Tom Lydon’s 2013 ETF Outlook
January 5th at 6:00am by Tom Lydon
Annual forecasts should always be taken with a grain of salt because nobody has the ability to predict where the S&P 500 will be in 12 months unless they make a lucky guess.
That said, I can’t resist making some predictions on the major ETF and market trends I see for 2013.
Part of this exercise is that it allows me to look back at the end of the year to see how right — or wrong — I got things in early January.
So here we go with five predictions:
1. Dividend investing and ETFs won’t die: Dividend ETFs slightly trailed the S&P 500 in 2012 after trouncing the index in 2011. I expect dividend-themed ETFs to turn in another good year in 2013. They aren’t a substitute for bonds because equities are more volatile, but investors need to look elsewhere for income with 10-year Treasuries yielding less than 2%. Yes, the fiscal cliff compromise boosts the dividend tax rate to 20% from 15%, but it’s only for individuals earning over $400,000 a year, or $450,000 for married couples. However, S&P 500 companies paid out cash dividends of $281 billion last year, and the total should rise in 2013 as companies continue to shore up their balance sheets in the wake of the financial crisis. The largest dividend ETFs include iShares Dow Jones Select Dividend Index Fund (NYSEArca: DVY), Vanguard High Dividend Yield Index Fund (NYSEArca: VYM), SPDR S&P Dividend ETF (NYSEArca: SDY) and WisdomTree LargeCap Dividend Fund (NYSEArca: DLN). [Three Reasons Not to Flee Dividend ETFs]
2. Most investors are unprepared for rising interest rates: It’s not surprising investors are ignoring the warnings on the dangers of rising interest rates. They hear it every year, and every year the experts are wrong as Treasury yields march lower to extend a 30-year rally in bond prices. Nervous investors have piled into fixed-income mutual funds and ETFs in the wake of the financial crisis. They are set up for big losses if rates rise and bond prices fall in the U.S. Investors can protect themselves somewhat with floating-rate ETFs and funds that invest in international bonds. Emerging market debt ETFs such as iShares Emerging Markets High Yield Bond Fund (NYSEArca: EMHY) and iShares JPMorgan USD Emerg Markets Bond (NYSEArca: EMB) are paying attractive yields.

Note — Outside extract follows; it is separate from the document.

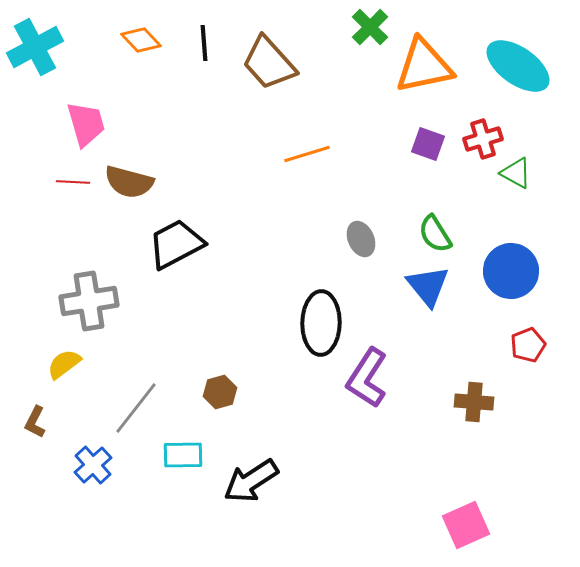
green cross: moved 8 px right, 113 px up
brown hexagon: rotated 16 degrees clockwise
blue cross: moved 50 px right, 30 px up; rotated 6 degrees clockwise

3. China outperforms in 2013: Most of last year was tough for China ETFs such as iShares FTSE China 25 Index Fund (NYSEArca: FXI) on economic “hard landing” worries although they have turned on the gas since September. I expect China ETFs to outperform developed markets in 2013 as the global economy continues to improve and Chinese leadership provides more market-friendly stimulus. China ETF Flirts with 52-Week High]
4. 2013 is the year of the commodity ETF: Some agriculture ETFs soared over the summer due to the historic drought, and gold wrapped up its 12th straight up year in 2012. However, investors in diversified commodity ETFs have been disappointed recently. For example, PowerShares DB Commodity Index Tracking Fund (NYSEArca: DBC) has lagged the S&P 500 four straight years. However, the trend could reverse in 2013 if oil and gold heat up, and the U.S. dollar gets pushed lower by U.S. deficits and Federal Reserve stimulus. In any case, a small allocation to commodities can help diversify a portfolio of stocks and bonds.
5. Cyclical sectors outperform: In the U.S., I like the more cyclical sectors such as financials, consumer discretionary and technology heading into 2013. I’m less enthusiastic about traditionally defensive sectors such as utilities and consumer staples. Clearly, this reflects my view that the U.S. economy will continue to improve this year.
Full disclosure: Tom Lydon’s clients own EMHY, EMB, DVY.
The opinions and forecasts expressed herein are solely those of Tom Lydon, and may not actually come to pass. Information on this site should not be used or construed as an offer to sell, a solicitation of an offer to buy, or a recommendation for any product.